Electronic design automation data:
┌────────

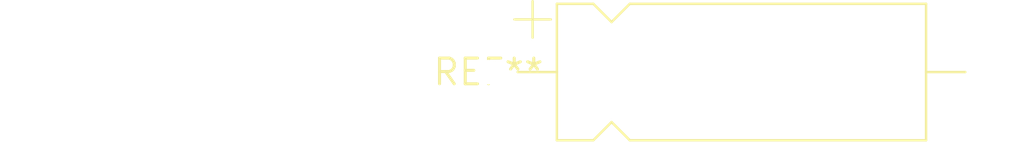
<source format=kicad_pcb>
(kicad_pcb (version 20240108) (generator pcbnew)

  (general
    (thickness 1.6)
  )

  (paper "A4")
  (layers
    (0 "F.Cu" signal)
    (31 "B.Cu" signal)
    (32 "B.Adhes" user "B.Adhesive")
    (33 "F.Adhes" user "F.Adhesive")
    (34 "B.Paste" user)
    (35 "F.Paste" user)
    (36 "B.SilkS" user "B.Silkscreen")
    (37 "F.SilkS" user "F.Silkscreen")
    (38 "B.Mask" user)
    (39 "F.Mask" user)
    (40 "Dwgs.User" user "User.Drawings")
    (41 "Cmts.User" user "User.Comments")
    (42 "Eco1.User" user "User.Eco1")
    (43 "Eco2.User" user "User.Eco2")
    (44 "Edge.Cuts" user)
    (45 "Margin" user)
    (46 "B.CrtYd" user "B.Courtyard")
    (47 "F.CrtYd" user "F.Courtyard")
    (48 "B.Fab" user)
    (49 "F.Fab" user)
    (50 "User.1" user)
    (51 "User.2" user)
    (52 "User.3" user)
    (53 "User.4" user)
    (54 "User.5" user)
    (55 "User.6" user)
    (56 "User.7" user)
    (57 "User.8" user)
    (58 "User.9" user)
  )

  (setup
    (pad_to_mask_clearance 0)
    (pcbplotparams
      (layerselection 0x00010fc_ffffffff)
      (plot_on_all_layers_selection 0x0000000_00000000)
      (disableapertmacros false)
      (usegerberextensions false)
      (usegerberattributes false)
      (usegerberadvancedattributes false)
      (creategerberjobfile false)
      (dashed_line_dash_ratio 12.000000)
      (dashed_line_gap_ratio 3.000000)
      (svgprecision 4)
      (plotframeref false)
      (viasonmask false)
      (mode 1)
      (useauxorigin false)
      (hpglpennumber 1)
      (hpglpenspeed 20)
      (hpglpendiameter 15.000000)
      (dxfpolygonmode false)
      (dxfimperialunits false)
      (dxfusepcbnewfont false)
      (psnegative false)
      (psa4output false)
      (plotreference false)
      (plotvalue false)
      (plotinvisibletext false)
      (sketchpadsonfab false)
      (subtractmaskfromsilk false)
      (outputformat 1)
      (mirror false)
      (drillshape 1)
      (scaleselection 1)
      (outputdirectory "")
    )
  )

  (net 0 "")

  (footprint "CP_Axial_L18.0mm_D6.5mm_P25.00mm_Horizontal" (layer "F.Cu") (at 0 0))

)

</source>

└────────

* Job *
Please give only the number of lines above that contain "Adhes".

* Exercise output *
2